* _Problem set_
1. Reproduce the part of the Bachmann boxcar thread that begins at the words "I just purchased" and stops after the words "venture to say BH?".
2. Using the Bachmann boxcar thread, mark each statement yes or no and quote the words from the thread that decide it: (a) The Great Northern boxcar came with plastic wheels. (b) The Durango & Silverton boxcar has all of the graphics. (c) Pete Thornton estimates that Bachmann stopped selling cars with plastic wheels 10 or more years ago.
3. Write the next part of the Bachmann boxcar thread, following on from its final line.

* _Text for analysis_
------------------------------------------------------------

# Bachmann boxcars



## eheading (Jan 5, 2008)

I just purchased two Bachmann boxcars. There are some interesting things involved with the cars I received. One is a Great Northern boxcar. It has the normal metal wheels, but very little graphics on the body. Has the railroad name and number, but no gross weights, etc. The second boxcar is a Durango & Silverton. It has all of the graphics on it, but it came with plastic wheels!!!! I never had a Bachmann car come with plastic wheels before. I am happy with the cars, and I'm not complaining, but I was just surprised to discover new Bachmann cars like this.

Ed


----------



## c nelson (Dec 18, 2008)

Ed, 
you don't mention if they are Big Hauler or Spectrum stock...I'd venture to say BH?

and I'd also go as far to guess the one with plastic wheels was NOS?


cale


----------



## Pete Thornton (Jan 2, 2008)

surprised to discover new Bachmann cars like this


Maybe it was 'new' in that you were the first owner other than the dealer, but it must be 10+ years since Bachmann sold cars with plastic wheels.


----------



## eheading (Jan 5, 2008)

------------------------------------------------------------

* _Data excerpt_
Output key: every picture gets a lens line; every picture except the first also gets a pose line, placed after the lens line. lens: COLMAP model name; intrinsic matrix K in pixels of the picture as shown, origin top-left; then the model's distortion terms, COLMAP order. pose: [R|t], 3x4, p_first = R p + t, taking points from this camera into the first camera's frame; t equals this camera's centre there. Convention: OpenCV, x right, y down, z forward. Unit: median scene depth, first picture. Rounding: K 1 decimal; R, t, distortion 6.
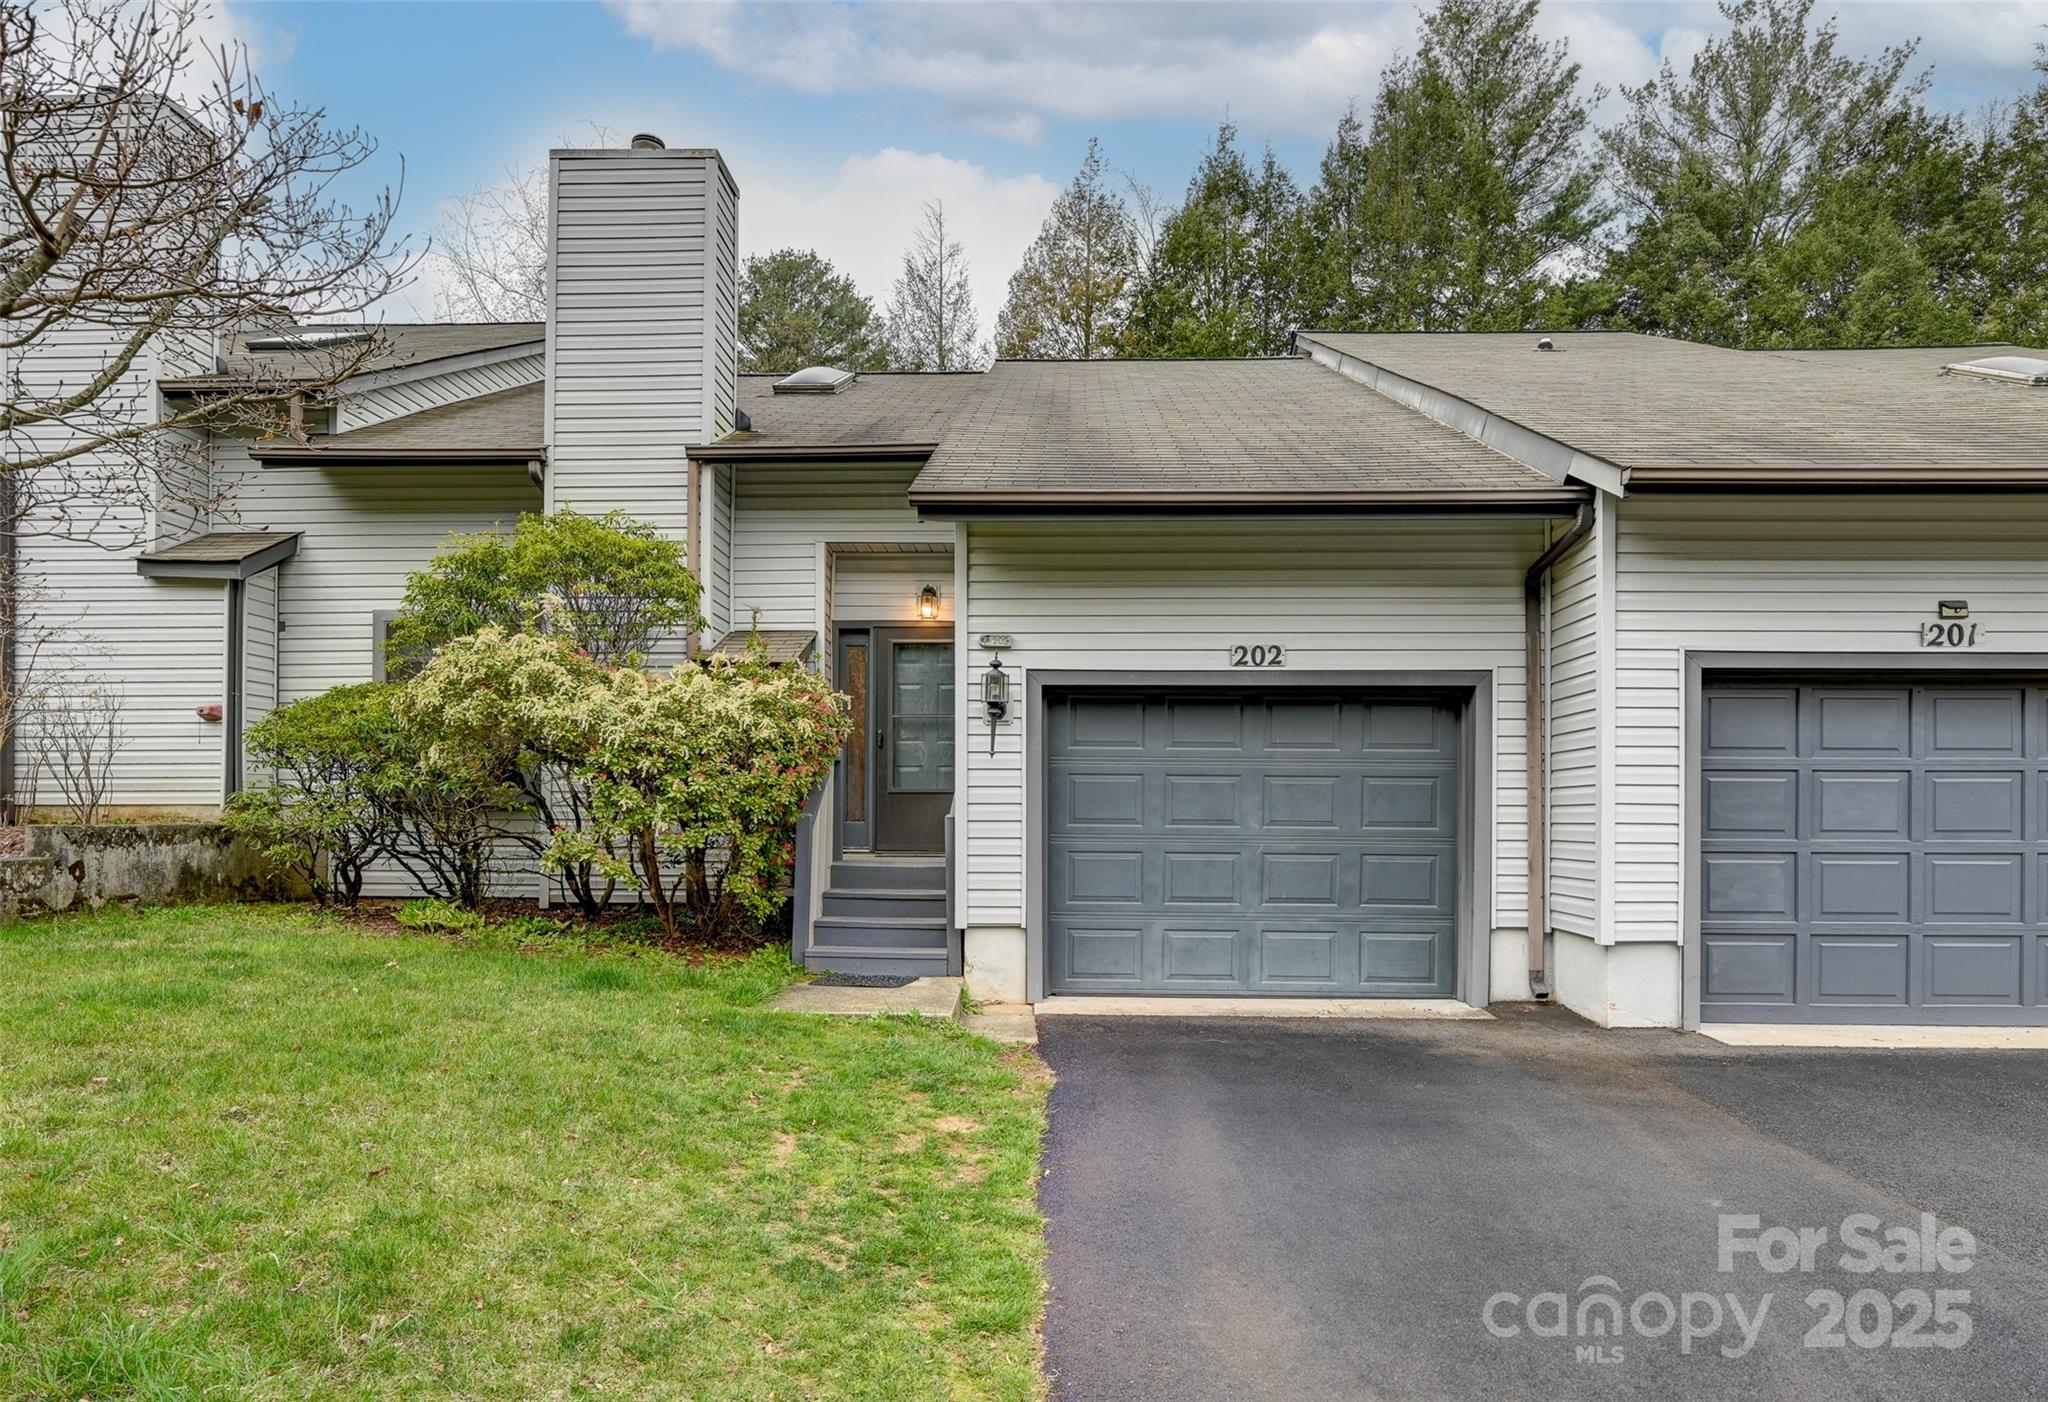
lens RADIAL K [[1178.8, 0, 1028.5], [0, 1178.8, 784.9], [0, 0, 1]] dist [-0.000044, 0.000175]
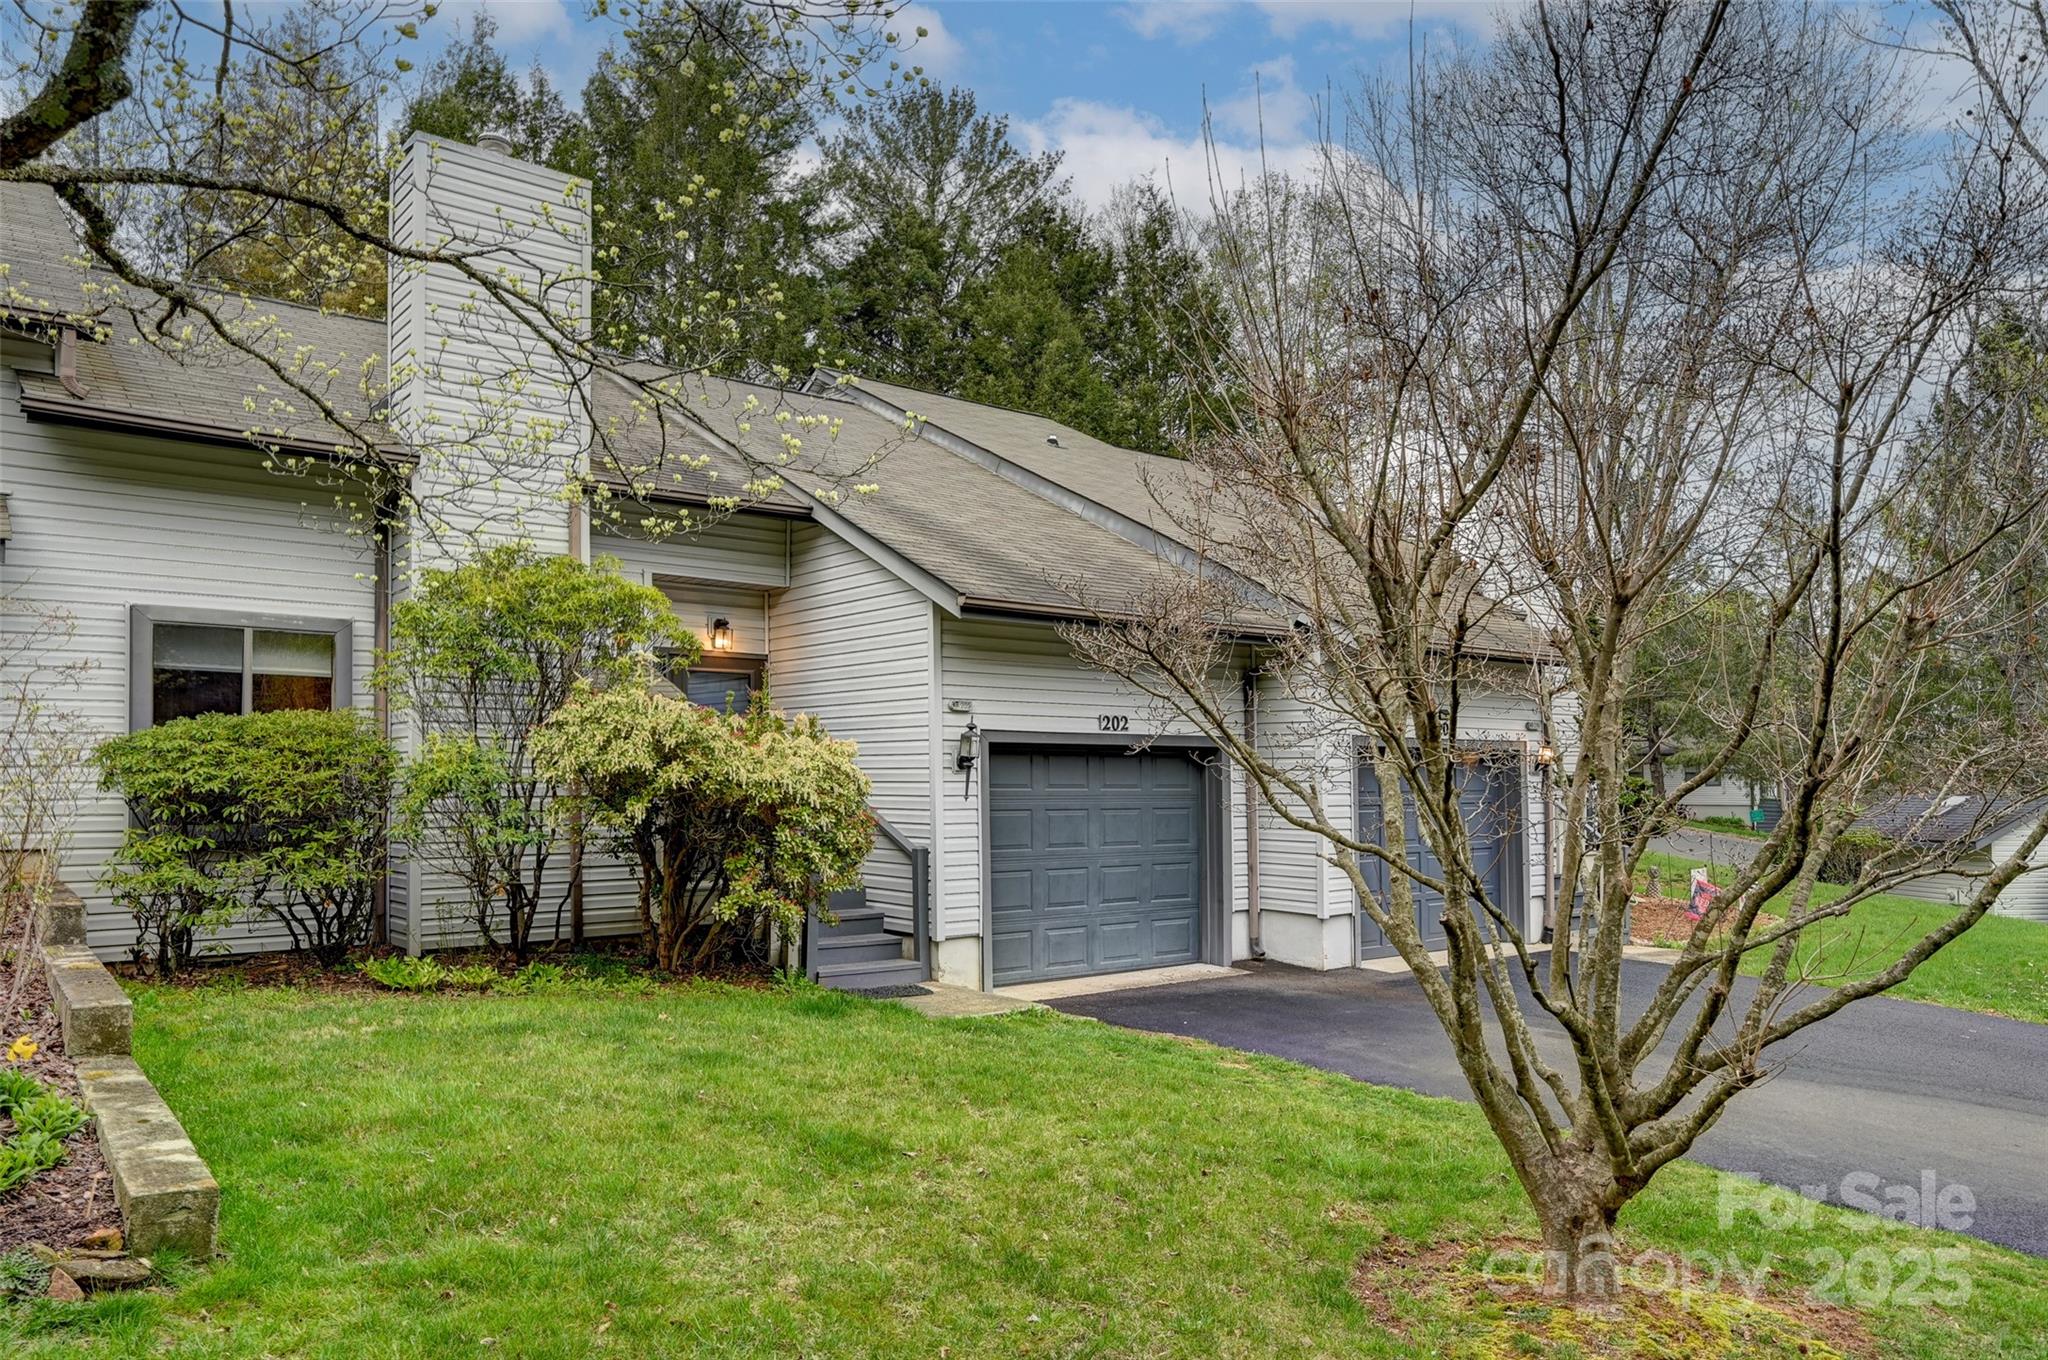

------------------------------------------------------------

* _Results in order_
1.
I just purchased two Bachmann boxcars. There are some interesting things involved with the cars I received. One is a Great Northern boxcar. It has the normal metal wheels, but very little graphics on the body. Has the railroad name and number, but no gross weights, etc. The second boxcar is a Durango & Silverton. It has all of the graphics on it, but it came with plastic wheels!!!! I never had a Bachmann car come with plastic wheels before. I am happy with the cars, and I'm not complaining, but I was just surprised to discover new Bachmann cars like this.

Ed


----------



## c nelson (Dec 18, 2008)

Ed, 
you don't mention if they are Big Hauler or Spectrum stock...I'd venture to say BH?

2.
(a) No: "It has the normal metal wheels"
(b) Yes: "It has all of the graphics on it"
(c) Yes: "it must be 10+ years since Bachmann sold cars with plastic wheels"

3.
First of all, Cale & Pete, you are right they are Big Hauler, definitely not spectrum cars. That is interesting, Pete, that Bachmann did at one time make their rolling stock with plastic wheels. I am positive this was manufactured some time ago as it was a Durango and Silverton. I haven't seen that in the past five years at least. I just didn't realize that Bachmann ever had made cars with plastic wheels. I was just happy to get it since I hadn't seen it anywhere else. This supplier has a lot of "outdated" products, which I love to purchase.

Anyway, thanks for the heads up that Bachmann did in fact make cars with plastic wheels in the past.

Ed


----------



## Dean Whipple (Jan 2, 2008)

It's not just bachmann but at one time many if not most cars came with plastic wheels.......


----------



## Nohandles (Jan 2, 2009)

When I got Into G in 1996 every car I got had plastic wheels. Anyone interested in 250 plus sets of plastic wheels LOL!


----------



## Dean Whipple (Jan 2, 2008)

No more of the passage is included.